# [ARTICLE]
————
An Open Letter to the Somali Community

On June 27th (2002) , I attended a dramatic performance at the Pillsbury Neighborhood Center in south Minnneapolis. Its theme was cultural misunderstandings between Somali tenants and the area’s landlords. Project 504, a nonprofit group which specializes in filing lawsuits against landlords accused of discriminatory practices against Somalis, helped to put on the production.

I identified myself as a landlord during the audience participation segment following the performance. Since the audience seemed to appreciate this involvement, I later proposed to the co-producer that a meeting be set up between groups of Somalis and landlords to air issues of mutual concern. I said I would help to recruit landlords for this meeting. Such a meeting has not yet taken place. (Ultimately I received a letter from Project 504 to the effect that it did not have the resources to set up such a meeting.) In the interim, it may be helpful to put some comments and issues on the table to help get the discussion started.

First, let me say that the play did demonstrate some misunderstandings of landlords and what motivates them. My first comment, expressed at the event, was that I thought it unrealistic to suppose that a landlord, fielding inquiries about apartment vacancies on the telephone, would virtually promise a sexy-sounding white woman an apartment while discouraging Somalis from applying. No, landlords first solicit applications for vacant apartments. Then they screen the applicants, most often through a service bureau, and pick someone who meets the screening criteria. They do not make snap judgments based on impressions from telephone conversations.
————
# [SUPPLIED RECORDS]
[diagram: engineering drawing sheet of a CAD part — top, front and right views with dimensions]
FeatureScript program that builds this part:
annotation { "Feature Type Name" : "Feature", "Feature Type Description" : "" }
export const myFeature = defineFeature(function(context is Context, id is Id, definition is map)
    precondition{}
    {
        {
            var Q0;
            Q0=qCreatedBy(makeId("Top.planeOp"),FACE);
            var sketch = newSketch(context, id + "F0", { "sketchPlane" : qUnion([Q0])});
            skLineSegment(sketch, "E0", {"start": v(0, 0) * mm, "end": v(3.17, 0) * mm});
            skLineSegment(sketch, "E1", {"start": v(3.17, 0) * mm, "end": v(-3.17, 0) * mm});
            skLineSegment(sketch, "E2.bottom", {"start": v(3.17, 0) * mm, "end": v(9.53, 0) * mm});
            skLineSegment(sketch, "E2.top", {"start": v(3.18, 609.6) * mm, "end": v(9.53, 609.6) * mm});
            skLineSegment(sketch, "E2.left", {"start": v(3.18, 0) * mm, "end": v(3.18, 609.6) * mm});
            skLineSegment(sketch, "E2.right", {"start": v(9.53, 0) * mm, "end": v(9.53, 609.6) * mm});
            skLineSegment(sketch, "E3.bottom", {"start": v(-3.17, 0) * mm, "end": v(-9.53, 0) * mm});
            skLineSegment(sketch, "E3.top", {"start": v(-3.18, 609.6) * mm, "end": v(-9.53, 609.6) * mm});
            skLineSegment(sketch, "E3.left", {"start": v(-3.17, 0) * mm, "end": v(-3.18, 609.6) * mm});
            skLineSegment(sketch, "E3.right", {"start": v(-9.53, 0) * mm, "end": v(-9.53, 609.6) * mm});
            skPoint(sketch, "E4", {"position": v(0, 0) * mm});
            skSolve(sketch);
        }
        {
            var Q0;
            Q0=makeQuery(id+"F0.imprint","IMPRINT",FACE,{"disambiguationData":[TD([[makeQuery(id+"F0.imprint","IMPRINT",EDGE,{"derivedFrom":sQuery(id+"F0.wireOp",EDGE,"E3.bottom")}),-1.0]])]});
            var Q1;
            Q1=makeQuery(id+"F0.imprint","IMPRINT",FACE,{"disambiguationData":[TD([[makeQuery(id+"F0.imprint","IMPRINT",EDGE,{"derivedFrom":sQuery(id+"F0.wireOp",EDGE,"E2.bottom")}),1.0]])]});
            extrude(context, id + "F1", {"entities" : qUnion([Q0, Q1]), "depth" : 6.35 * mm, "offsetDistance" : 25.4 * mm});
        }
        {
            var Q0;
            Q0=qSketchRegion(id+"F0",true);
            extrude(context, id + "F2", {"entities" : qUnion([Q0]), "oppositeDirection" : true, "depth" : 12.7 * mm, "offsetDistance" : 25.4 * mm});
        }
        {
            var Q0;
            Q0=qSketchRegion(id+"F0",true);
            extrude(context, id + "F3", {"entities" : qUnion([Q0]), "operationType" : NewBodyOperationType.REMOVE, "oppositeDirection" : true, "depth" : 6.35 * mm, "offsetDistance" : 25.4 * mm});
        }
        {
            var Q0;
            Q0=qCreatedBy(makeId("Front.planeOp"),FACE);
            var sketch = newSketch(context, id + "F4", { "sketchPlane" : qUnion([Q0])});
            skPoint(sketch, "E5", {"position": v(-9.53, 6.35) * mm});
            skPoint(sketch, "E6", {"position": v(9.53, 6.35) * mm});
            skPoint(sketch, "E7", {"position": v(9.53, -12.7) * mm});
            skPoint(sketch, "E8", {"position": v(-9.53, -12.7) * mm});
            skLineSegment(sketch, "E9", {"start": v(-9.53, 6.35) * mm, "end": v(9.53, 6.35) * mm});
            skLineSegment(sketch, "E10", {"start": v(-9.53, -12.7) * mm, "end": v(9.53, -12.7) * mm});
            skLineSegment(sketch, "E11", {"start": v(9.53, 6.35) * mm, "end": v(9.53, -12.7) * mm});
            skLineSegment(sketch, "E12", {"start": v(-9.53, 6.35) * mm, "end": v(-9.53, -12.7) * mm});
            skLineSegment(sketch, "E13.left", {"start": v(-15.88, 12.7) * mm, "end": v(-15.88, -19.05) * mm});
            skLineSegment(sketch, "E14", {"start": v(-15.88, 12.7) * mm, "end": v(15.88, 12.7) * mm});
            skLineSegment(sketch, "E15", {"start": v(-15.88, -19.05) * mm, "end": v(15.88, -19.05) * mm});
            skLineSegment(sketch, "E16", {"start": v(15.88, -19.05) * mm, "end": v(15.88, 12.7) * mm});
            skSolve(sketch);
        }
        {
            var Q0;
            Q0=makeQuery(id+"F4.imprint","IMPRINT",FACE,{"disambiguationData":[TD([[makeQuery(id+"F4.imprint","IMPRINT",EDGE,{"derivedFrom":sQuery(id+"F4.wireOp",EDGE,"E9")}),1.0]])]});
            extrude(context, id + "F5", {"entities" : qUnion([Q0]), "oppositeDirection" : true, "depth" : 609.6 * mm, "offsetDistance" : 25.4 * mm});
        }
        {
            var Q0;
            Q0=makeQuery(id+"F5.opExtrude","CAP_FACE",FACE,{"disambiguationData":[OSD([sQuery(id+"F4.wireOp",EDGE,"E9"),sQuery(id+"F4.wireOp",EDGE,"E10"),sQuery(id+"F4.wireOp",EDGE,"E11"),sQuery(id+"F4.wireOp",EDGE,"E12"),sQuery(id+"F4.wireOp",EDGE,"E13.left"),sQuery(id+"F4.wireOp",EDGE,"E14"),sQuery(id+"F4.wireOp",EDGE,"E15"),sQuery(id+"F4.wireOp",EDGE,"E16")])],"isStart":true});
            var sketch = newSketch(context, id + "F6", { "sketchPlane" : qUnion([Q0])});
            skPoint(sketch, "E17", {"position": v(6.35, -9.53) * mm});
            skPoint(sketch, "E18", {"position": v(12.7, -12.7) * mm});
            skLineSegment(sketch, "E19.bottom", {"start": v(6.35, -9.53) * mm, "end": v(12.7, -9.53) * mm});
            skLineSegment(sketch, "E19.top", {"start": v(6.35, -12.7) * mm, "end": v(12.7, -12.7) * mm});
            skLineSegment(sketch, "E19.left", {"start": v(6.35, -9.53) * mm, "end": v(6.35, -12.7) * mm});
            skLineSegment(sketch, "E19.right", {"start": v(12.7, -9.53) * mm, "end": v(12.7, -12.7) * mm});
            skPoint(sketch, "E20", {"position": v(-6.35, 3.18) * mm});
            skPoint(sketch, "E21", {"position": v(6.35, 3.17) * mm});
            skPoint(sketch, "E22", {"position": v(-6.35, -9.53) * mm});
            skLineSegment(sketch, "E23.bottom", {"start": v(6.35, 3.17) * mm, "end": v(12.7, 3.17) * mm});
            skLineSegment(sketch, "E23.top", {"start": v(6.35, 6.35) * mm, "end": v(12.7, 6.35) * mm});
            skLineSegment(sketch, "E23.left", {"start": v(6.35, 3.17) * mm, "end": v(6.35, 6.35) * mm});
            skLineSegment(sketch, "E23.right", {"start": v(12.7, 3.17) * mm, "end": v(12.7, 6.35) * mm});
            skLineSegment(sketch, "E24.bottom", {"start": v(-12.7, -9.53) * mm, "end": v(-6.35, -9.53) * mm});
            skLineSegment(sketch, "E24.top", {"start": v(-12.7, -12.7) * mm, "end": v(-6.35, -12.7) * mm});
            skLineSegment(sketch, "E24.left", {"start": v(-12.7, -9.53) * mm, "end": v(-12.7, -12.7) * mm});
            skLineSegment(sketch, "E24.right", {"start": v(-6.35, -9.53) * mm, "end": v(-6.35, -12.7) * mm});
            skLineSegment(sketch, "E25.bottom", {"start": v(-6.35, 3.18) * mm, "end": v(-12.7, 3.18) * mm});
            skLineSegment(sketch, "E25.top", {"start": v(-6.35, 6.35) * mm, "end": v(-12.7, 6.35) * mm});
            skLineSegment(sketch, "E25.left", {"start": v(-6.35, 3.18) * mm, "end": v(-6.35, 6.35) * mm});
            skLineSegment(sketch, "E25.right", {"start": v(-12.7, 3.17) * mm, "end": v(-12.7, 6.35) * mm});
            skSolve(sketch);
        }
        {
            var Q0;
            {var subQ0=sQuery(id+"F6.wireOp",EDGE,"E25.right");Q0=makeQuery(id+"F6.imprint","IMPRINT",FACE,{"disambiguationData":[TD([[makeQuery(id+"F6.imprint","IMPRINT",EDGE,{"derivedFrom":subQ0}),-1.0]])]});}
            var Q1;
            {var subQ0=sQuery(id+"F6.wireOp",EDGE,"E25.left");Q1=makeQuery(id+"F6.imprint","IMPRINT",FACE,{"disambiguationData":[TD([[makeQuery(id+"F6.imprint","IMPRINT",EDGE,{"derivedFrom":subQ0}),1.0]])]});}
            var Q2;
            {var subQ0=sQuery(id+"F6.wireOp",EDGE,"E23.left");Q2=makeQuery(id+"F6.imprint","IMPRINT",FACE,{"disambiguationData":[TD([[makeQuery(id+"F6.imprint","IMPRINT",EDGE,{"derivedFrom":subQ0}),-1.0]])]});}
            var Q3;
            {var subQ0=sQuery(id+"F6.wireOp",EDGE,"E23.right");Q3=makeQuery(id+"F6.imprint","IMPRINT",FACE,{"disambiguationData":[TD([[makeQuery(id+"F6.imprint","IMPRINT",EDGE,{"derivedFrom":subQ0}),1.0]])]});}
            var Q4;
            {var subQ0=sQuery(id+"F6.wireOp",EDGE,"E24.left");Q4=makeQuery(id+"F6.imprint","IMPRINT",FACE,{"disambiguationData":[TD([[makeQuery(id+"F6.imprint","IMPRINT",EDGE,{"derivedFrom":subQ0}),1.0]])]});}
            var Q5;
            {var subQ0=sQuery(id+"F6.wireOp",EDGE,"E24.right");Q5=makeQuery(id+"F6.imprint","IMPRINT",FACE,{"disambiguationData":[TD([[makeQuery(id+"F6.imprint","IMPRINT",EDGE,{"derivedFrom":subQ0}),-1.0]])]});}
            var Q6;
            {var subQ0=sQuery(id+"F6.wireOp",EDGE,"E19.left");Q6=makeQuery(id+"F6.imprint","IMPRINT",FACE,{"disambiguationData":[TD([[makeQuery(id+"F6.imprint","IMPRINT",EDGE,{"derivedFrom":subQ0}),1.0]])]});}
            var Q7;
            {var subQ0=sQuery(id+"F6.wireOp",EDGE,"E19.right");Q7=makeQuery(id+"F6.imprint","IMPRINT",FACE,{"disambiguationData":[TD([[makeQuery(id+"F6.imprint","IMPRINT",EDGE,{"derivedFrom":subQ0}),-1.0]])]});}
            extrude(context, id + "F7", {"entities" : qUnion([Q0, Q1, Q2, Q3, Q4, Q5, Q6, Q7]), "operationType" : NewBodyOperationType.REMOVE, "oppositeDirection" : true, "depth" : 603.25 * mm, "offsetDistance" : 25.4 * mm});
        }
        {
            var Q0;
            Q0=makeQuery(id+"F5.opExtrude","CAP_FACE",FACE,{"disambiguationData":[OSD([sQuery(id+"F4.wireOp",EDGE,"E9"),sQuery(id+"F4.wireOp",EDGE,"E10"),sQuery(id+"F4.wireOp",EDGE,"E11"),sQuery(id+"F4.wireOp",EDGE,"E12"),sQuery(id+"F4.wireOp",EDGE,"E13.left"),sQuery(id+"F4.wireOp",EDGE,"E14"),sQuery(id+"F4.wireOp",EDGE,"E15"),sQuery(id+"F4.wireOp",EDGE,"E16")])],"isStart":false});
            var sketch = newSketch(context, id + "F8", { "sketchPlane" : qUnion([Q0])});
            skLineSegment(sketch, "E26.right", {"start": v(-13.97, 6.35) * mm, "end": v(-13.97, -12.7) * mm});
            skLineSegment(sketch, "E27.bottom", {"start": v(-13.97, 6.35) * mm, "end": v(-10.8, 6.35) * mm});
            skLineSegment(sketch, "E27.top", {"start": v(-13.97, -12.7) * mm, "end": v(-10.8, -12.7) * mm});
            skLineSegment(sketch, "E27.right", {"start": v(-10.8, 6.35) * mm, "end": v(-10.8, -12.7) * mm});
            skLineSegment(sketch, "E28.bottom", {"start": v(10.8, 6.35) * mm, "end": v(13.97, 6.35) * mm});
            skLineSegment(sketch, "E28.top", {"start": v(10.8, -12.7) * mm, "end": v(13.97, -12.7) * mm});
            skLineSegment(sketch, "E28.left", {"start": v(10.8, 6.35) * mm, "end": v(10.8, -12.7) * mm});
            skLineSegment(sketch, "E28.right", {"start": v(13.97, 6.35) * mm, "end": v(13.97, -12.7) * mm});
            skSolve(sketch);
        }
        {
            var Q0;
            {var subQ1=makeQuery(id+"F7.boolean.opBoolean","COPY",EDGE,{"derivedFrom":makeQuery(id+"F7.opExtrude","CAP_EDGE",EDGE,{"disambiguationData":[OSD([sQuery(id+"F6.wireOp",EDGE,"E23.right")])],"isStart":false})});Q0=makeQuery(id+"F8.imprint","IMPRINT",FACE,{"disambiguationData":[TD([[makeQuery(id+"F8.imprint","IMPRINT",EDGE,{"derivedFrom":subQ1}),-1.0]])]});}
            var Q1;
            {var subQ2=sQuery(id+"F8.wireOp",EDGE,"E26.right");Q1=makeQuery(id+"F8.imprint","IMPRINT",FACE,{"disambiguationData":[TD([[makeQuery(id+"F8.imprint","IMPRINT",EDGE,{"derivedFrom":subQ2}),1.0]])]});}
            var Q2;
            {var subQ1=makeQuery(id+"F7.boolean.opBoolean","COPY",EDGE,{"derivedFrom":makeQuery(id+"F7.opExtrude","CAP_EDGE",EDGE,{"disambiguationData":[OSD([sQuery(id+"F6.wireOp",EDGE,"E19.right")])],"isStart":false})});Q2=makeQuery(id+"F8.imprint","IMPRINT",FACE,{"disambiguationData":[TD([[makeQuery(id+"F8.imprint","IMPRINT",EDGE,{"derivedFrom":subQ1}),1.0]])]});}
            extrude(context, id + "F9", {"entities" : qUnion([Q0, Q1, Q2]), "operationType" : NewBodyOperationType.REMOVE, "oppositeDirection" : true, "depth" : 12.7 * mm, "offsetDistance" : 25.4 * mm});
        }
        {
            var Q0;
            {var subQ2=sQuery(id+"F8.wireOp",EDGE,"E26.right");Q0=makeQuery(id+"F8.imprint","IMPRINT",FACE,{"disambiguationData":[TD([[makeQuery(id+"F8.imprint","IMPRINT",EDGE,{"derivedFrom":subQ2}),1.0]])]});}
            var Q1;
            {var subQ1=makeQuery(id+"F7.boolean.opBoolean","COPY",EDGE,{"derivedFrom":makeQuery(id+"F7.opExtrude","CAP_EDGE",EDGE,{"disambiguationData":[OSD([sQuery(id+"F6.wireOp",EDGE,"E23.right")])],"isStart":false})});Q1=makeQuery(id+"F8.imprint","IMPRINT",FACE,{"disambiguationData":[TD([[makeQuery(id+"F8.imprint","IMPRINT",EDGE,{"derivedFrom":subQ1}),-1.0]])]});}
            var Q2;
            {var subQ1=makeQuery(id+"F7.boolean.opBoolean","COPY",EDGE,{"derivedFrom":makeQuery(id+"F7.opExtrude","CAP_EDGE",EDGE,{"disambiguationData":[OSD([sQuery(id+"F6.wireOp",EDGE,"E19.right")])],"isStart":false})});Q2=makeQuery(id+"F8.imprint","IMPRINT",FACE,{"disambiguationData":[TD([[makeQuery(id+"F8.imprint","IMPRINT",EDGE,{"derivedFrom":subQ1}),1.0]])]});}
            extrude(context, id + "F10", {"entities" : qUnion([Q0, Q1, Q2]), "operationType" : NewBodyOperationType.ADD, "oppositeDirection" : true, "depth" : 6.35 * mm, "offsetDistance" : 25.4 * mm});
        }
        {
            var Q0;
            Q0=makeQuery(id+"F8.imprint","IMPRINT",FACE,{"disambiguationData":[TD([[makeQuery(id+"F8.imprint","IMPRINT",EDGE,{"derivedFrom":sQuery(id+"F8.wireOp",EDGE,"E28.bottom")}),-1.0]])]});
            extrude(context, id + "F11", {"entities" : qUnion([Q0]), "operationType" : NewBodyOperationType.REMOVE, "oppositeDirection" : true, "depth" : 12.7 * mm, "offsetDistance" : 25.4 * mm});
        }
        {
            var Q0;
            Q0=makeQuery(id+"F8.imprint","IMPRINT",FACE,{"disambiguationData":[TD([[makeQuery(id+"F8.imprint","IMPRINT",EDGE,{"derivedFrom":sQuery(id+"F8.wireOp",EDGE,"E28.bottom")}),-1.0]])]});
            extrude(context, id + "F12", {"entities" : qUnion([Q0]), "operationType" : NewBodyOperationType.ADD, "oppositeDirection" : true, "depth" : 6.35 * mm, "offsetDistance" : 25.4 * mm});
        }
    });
————
# [REQUESTS]
1. Based on the open letter, decide whether each statement below agrees with it. For each, answer yes or no and quote the words that decide it.
(a) The dramatic performance took place at the Pillsbury Neighborhood Center.
(b) The proposed meeting between Somalis and landlords has already been held.
(c) Landlords most often screen applicants without using any outside service.
2. Output the passage of the open letter that begins with the words containing "I identified myself" and ends with "the discussion started.".

# [SOLUTIONS TO THE TASKS]
1.
(a) Yes: "I attended a dramatic performance at the Pillsbury Neighborhood Center"
(b) No: "Such a meeting has not yet taken place."
(c) No: "Then they screen the applicants, most often through a service bureau"

2.
I identified myself as a landlord during the audience participation segment following the performance. Since the audience seemed to appreciate this involvement, I later proposed to the co-producer that a meeting be set up between groups of Somalis and landlords to air issues of mutual concern. I said I would help to recruit landlords for this meeting. Such a meeting has not yet taken place. (Ultimately I received a letter from Project 504 to the effect that it did not have the resources to set up such a meeting.) In the interim, it may be helpful to put some comments and issues on the table to help get the discussion started.